Collection entries
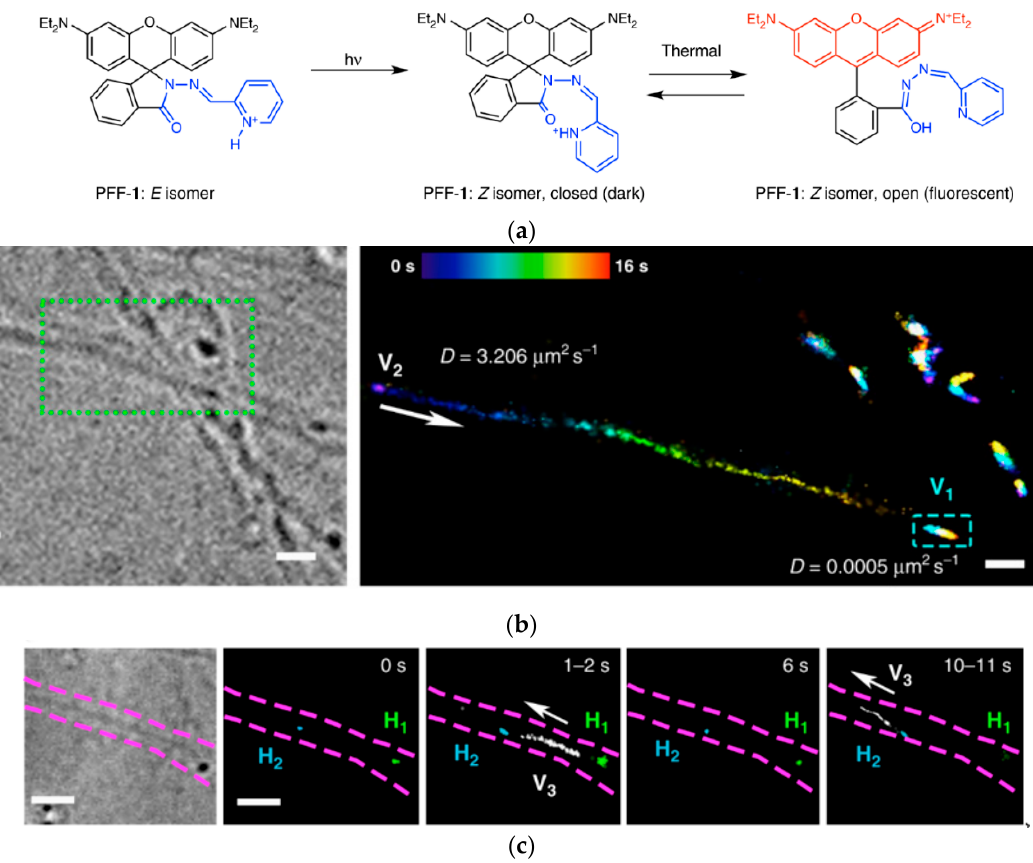
Figure 22. Fluxional fluorophores for less photobleaching: ( a ) Mechanism of photoactivation and fluxionality of PFF-1 ; ( b ) Bright-field image of a neuronal projection and synapse and an image reconstructed from all frames collected during a 16 s acquisition within the green ticked area, as well as the diffusion coefficients of two vesicles (V1 and V2); ( c ) Bright-field image and fast diffusion of an acidic vesicle (V3) between hotspots (H1 and H2) in 20 s of a single neuronal projection. Adapted with permission of [267]. Scale bars = 2 µm ( b ) and 1 µm ( c ).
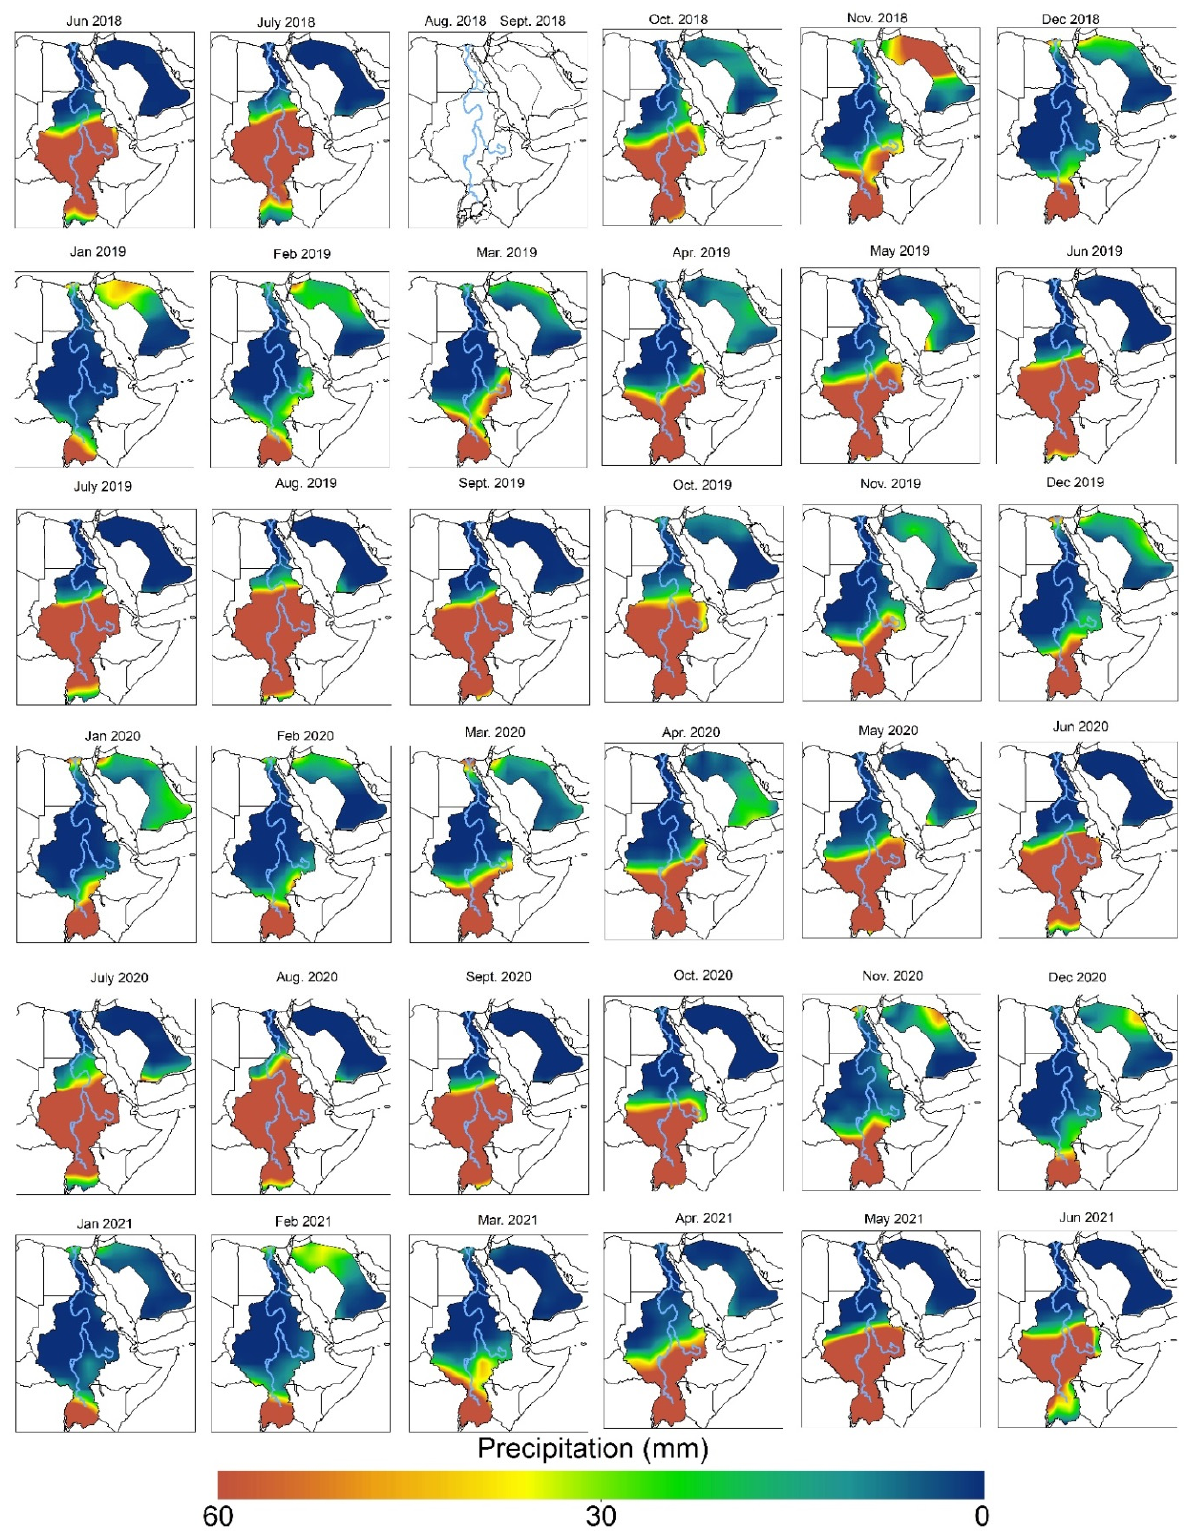
Figure 7. Spatial distribution map showing the average monthly precipitation in mm over the NRB and MAS for the whole study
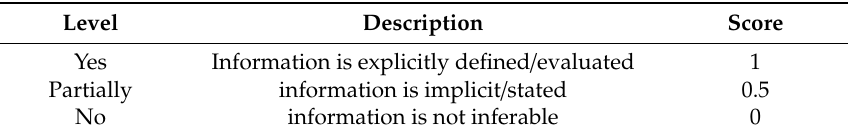
Table 1. Quality assessment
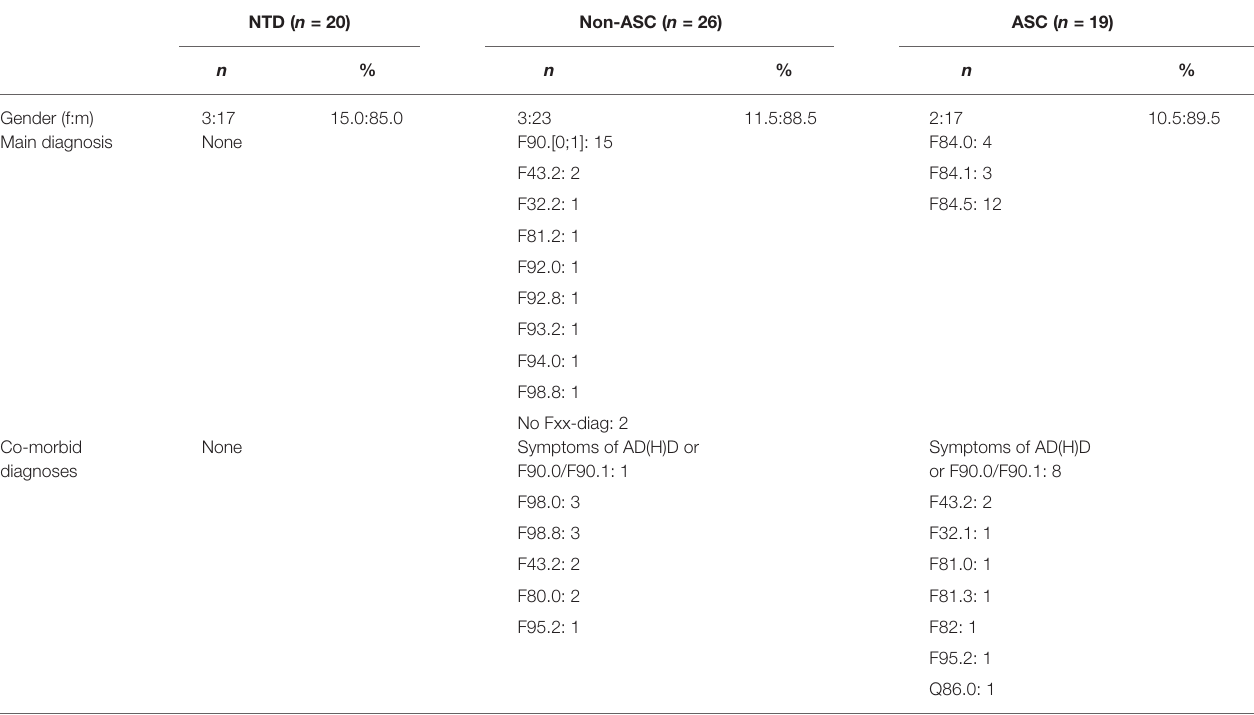
TABLE 2 | Sample characteristics for the qualitative variables gender, main diagnoses, and co-morbid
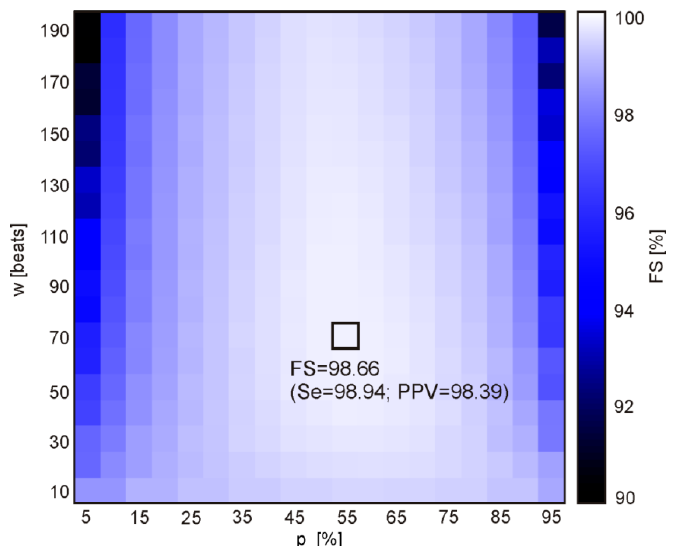
Figure 6. The distances of points defined by (Se( w, p ), PPV( w, p )) to the point of the highest values (100%, 100%), obtained for the 361 combinations of the following validation criteria: window width w = {10, 20,…,190} and percentage threshold p = {5, 10,…, 95}. The brightest rectangle indicates the maximum FS (the highest algorithm performance) determined for a given combination ( w, p ).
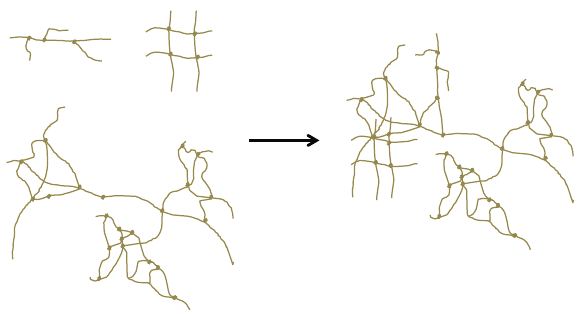
Figure 3: The schematics of the recombination of molecular fragments in the reclaimed rubber during storage. Substantial recombination and aggregation occur during storage for the molecular fragments formed in the reclaimed rubber.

• Work item:
Exactly reproduce each entry, but drop the pictures.

• Your solution:
Figure 22. Fluxional fluorophores for less photobleaching: ( a ) Mechanism of photoactivation and fluxionality of PFF-1 ; ( b ) Bright-field image of a neuronal projection and synapse and an image reconstructed from all frames collected during a 16 s acquisition within the green ticked area, as well as the diffusion coefficients of two vesicles (V1 and V2); ( c ) Bright-field image and fast diffusion of an acidic vesicle (V3) between hotspots (H1 and H2) in 20 s of a single neuronal projection. Adapted with permission of [267]. Scale bars = 2 µm ( b ) and 1 µm ( c ).
Figure 7. Spatial distribution map showing the average monthly precipitation in mm over the NRB and MAS for the whole study
Table 1. Quality assessment
TABLE 2 | Sample characteristics for the qualitative variables gender, main diagnoses, and co-morbid
Figure 6. The distances of points defined by (Se( w, p ), PPV( w, p )) to the point of the highest values (100%, 100%), obtained for the 361 combinations of the following validation criteria: window width w = {10, 20,…,190} and percentage threshold p = {5, 10,…, 95}. The brightest rectangle indicates the maximum FS (the highest algorithm performance) determined for a given combination ( w, p ).
Figure 3: The schematics of the recombination of molecular fragments in the reclaimed rubber during storage. Substantial recombination and aggregation occur during storage for the molecular fragments formed in the reclaimed rubber.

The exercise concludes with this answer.